• Required work
Put every line of the listing below into a Markdown table with the columns "Number" and "Source Line". Skip blank lines and leave the pictures out.

• Given records
....

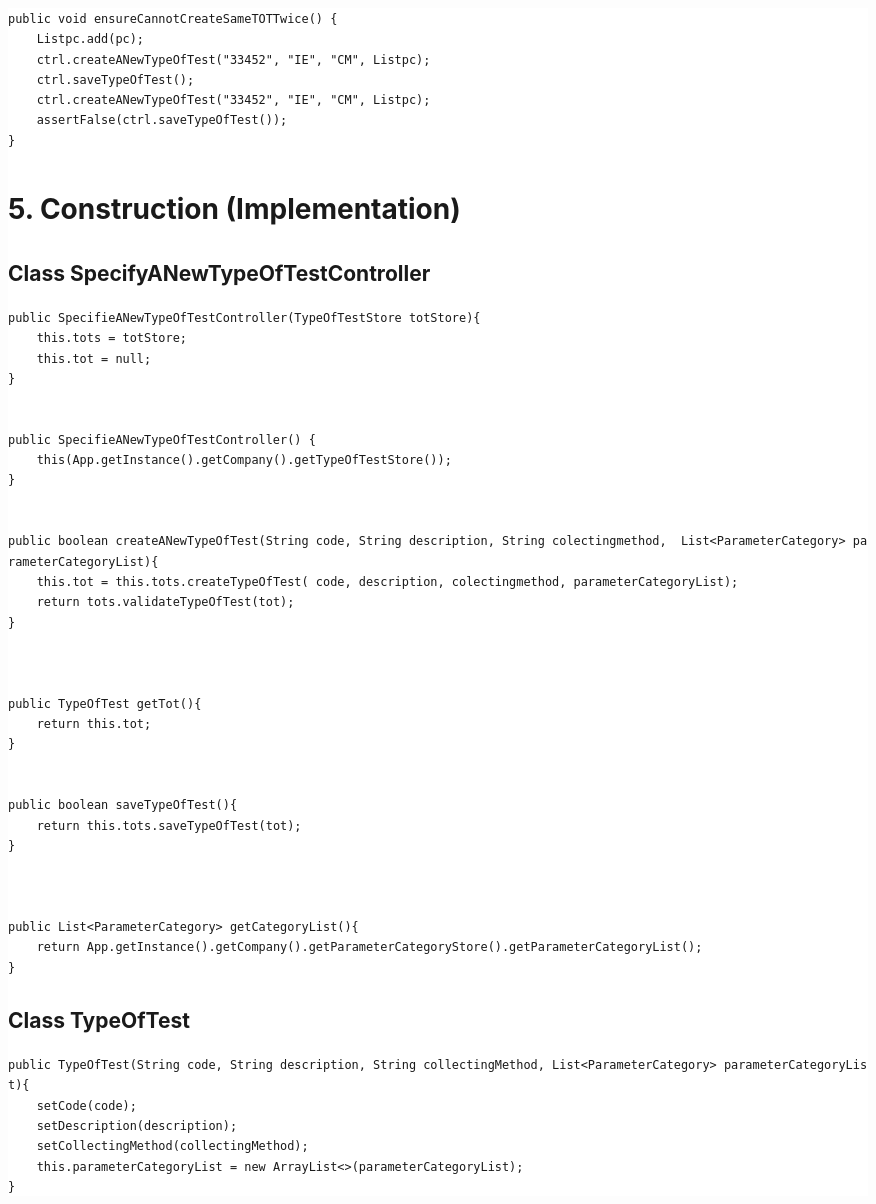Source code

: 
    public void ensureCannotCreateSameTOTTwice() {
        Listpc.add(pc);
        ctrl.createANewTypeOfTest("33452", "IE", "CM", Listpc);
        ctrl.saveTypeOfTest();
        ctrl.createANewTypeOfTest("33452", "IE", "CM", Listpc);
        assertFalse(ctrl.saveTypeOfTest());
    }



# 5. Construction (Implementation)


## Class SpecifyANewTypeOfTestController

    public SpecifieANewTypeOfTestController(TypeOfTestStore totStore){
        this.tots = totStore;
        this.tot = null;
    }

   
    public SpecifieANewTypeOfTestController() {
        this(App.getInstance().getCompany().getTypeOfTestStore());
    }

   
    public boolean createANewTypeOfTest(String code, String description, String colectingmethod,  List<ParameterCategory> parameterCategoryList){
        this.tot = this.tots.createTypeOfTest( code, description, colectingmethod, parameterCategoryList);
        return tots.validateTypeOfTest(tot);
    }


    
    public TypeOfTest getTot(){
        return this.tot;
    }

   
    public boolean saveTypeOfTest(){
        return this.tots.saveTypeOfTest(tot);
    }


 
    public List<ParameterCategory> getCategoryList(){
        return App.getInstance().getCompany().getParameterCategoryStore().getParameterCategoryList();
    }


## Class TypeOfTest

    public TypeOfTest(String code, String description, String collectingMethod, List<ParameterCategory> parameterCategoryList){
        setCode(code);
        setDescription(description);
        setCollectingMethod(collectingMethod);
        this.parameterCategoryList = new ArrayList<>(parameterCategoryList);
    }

....

• Result for this exercise
| Number | Source Line |
|---|---|
| 1 | Source code |
| 2 | :  |
| 3 |     public void ensureCannotCreateSameTOTTwice() { |
| 4 |         Listpc.add(pc); |
| 5 |         ctrl.createANewTypeOfTest("33452", "IE", "CM", Listpc); |
| 6 |         ctrl.saveTypeOfTest(); |
| 7 |         ctrl.createANewTypeOfTest("33452", "IE", "CM", Listpc); |
| 8 |         assertFalse(ctrl.saveTypeOfTest()); |
| 9 |     } |
| 10 | # 5. Construction (Implementation) |
| 11 | ## Class SpecifyANewTypeOfTestController |
| 12 |     public SpecifieANewTypeOfTestController(TypeOfTestStore totStore){ |
| 13 |         this.tots = totStore; |
| 14 |         this.tot = null; |
| 15 |     } |
| 16 |     public SpecifieANewTypeOfTestController() { |
| 17 |         this(App.getInstance().getCompany().getTypeOfTestStore()); |
| 18 |     } |
| 19 |     public boolean createANewTypeOfTest(String code, String description, String colectingmethod,  List<ParameterCategory> parameterCategoryList){ |
| 20 |         this.tot = this.tots.createTypeOfTest( code, description, colectingmethod, parameterCategoryList); |
| 21 |         return tots.validateTypeOfTest(tot); |
| 22 |     } |
| 23 |     public TypeOfTest getTot(){ |
| 24 |         return this.tot; |
| 25 |     } |
| 26 |     public boolean saveTypeOfTest(){ |
| 27 |         return this.tots.saveTypeOfTest(tot); |
| 28 |     } |
| 29 |     public List<ParameterCategory> getCategoryList(){ |
| 30 |         return App.getInstance().getCompany().getParameterCategoryStore().getParameterCategoryList(); |
| 31 |     } |
| 32 | ## Class TypeOfTest |
| 33 |     public TypeOfTest(String code, String description, String collectingMethod, List<ParameterCategory> parameterCategoryList){ |
| 34 |         setCode(code); |
| 35 |         setDescription(description); |
| 36 |         setCollectingMethod(collectingMethod); |
| 37 |         this.parameterCategoryList = new ArrayList<>(parameterCategoryList); |
| 38 |     } |